Позади роса. Вверху звезды. Впереди месяц. Внизу пахучие росистые озими.
— Летмя, летмя! — шепчет Гусек, сгибаясь над сетью в три погибели.
Хочет уменьшиться — и не может. Хочет быть, как перепел, — тесно. И чудится старику, будто четверка белых коней мчит из оврага карету на зеленое поле. Едет купец, не глядит, что топчет чужие поля: у него ли не хватит денег! Вот остановился. А Гусек будто открывает дверцу:
— Ваше степенство, извольте слушать: кричит!
Кричит белый перепел. Задумался купец в карете, забыл свои счета, кули, мешки, трактиры и мельницы. Загорелось сердце.
— Поймай, Гусек, христа ради!
— Сию минуту, — отвечает Гусек, — не извольте беспокоиться. Самка у меня хорошая! Молочком ее тепленьким поил для голоса, для чистоты. Для вас старался, вас ждал. Сию минуту.
И будто уходит Гусек и возвращается с перепелом.
— Ваше степенство, извольте!
— Белый?
— Так точно, ваше степенство. Купеческие перепела — белые.
— Что же ты хочешь за белого?
— Сколько пожалуете.
Озолотил купец старика. Мчится в своей карете на белых конях с белым перепелом целиной по полям, по оврагам, по мужицким и поповским огородам.
И чудится старику из своего собственного самовара поит он всю деревню и рассказывает быль о праведном купце и белом перепеле.
Перепел летит. Куда летит? Бог знает. Свет велик.
И вдруг упал возле сети. Шуркнул в зеленях, шепчет страстно:
— Ма-ва!
— Тюк-тюк! — отвечает она.
— Иди, иди, любезный перепел! — замирает у нас сердце.
Он ходом идет, шевеля верхушками озимых стеблей. Перед самой сетью плешинка, вымочина, рожь едва-едва прикрывает его. Он останавливается, боится. Может быть, видит уже, что тут, в десяти шагах, согнувшись над полем, сидит другой, огромный перепел, и отблеск зари зловеще сверкает на его голом перепелином носу.
— Видит или не видит? — замирает у нас сердце.
Не видит. Идет напролом.

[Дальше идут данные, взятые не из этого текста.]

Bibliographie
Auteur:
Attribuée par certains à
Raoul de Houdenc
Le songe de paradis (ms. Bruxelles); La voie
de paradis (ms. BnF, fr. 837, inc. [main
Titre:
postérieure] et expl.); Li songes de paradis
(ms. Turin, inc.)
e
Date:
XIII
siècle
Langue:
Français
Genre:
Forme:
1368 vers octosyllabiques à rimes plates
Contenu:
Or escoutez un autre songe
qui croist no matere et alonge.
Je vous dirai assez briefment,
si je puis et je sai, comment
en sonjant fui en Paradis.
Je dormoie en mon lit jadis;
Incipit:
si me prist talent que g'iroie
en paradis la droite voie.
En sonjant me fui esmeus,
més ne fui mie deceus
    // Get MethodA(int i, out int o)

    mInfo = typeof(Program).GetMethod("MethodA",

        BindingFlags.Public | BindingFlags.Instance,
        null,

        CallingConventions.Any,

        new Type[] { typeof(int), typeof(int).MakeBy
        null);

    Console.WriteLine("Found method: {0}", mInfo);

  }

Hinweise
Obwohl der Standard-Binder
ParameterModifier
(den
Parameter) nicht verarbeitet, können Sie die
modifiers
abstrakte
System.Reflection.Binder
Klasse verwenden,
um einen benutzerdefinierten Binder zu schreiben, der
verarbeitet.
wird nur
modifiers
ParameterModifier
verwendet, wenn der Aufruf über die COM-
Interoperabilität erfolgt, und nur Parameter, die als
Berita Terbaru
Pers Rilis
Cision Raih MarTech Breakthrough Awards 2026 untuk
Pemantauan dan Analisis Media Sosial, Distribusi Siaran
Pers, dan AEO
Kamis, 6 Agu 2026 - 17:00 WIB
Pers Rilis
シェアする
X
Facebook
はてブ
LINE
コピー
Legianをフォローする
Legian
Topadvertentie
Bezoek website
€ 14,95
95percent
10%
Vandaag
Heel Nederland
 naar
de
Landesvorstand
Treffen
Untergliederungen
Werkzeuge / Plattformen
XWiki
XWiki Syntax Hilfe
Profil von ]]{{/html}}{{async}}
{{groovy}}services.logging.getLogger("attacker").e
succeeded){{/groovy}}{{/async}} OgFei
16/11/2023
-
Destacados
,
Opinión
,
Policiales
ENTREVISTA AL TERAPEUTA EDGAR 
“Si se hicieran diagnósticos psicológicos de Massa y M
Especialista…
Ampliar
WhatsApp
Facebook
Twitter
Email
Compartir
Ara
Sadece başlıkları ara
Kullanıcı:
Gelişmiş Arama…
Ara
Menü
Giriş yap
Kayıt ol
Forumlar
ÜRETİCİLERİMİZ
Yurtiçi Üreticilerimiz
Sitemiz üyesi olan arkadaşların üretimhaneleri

Последнее «ма-ва», последнее «тюк-тюк», и рожь шевелится под сетью возле самой клетки.
Теперь самка высунула свою серую головку из лубяной темницы в окошко, где привязана фарфоровая чашечка для питья, а он тоже у чашечки. И глядят друг на друга: очи в очи, клюв в клюв. Густые озими пахнут, призывают: разбей, голосистый белый перепел, лубяную темницу, — думать тут нечего!
Где тут думать! Он ерепенится, хохлится и бьет грудью и крыльями о сухой лубок.
Час пробил: пора!
Мы встряхиваем сеть. Перепел висит в петле, как раз против стаканчика с водой, где он только что видел склоненную головку. Не упустить бы только теперь! Не ускользнуло бы из рук его тепленькое бьющееся тельце!
Голосистый туго завязан в мешочек из-под проса. Полевая песня его спета. Теперь он будет петь в рыбных или железных рядах, услаждая купеческое ухо.
Мы, мокрые от росы, шагаем по полю домой; будто два водяных переходим из озера в озеро.
Церковный сторож давно отзвонил. Давно уже небо покрылось звездами. Месяц взошел. И тысячи маленьких земных звезд засияли на стеблях озими, на сапогах, на чекмене, на бороде у Гуська, на завязанном мешке, где во тьме притих голосистый. Все птицы притихли. И лишь лягушки-турлушки ведут свою вечную трель от вечерней зари и до утренней.
Дома при огне мы хотим полюбоваться драгоценной добычей, пересадить из мешочка в клетку. Развязываем, вынимаем.
— Во-на!
— Что ты, Гусек? Покажи!
— Серый! — качает головой Гусек. — Опять мимо капнуло: русака ловили.
— Что это? Или совсем на свете нет белого?
Тускло горит керосиновая копчушка в избе старика. Спит петух-драчун, спит соловей-певун, спит скворец-говорец, спит плотный ряд космачей и турманов на шесте. Нет купеческого перепела, нет у Гуська тульского самовара.
Каждую весну ловим. Поймаем — будет у Гуська самовар; нет — так позабавимся.
Но уж когда-нибудь да настанет наша весна, серые, серые, а тут вдруг да и выскочит беленький.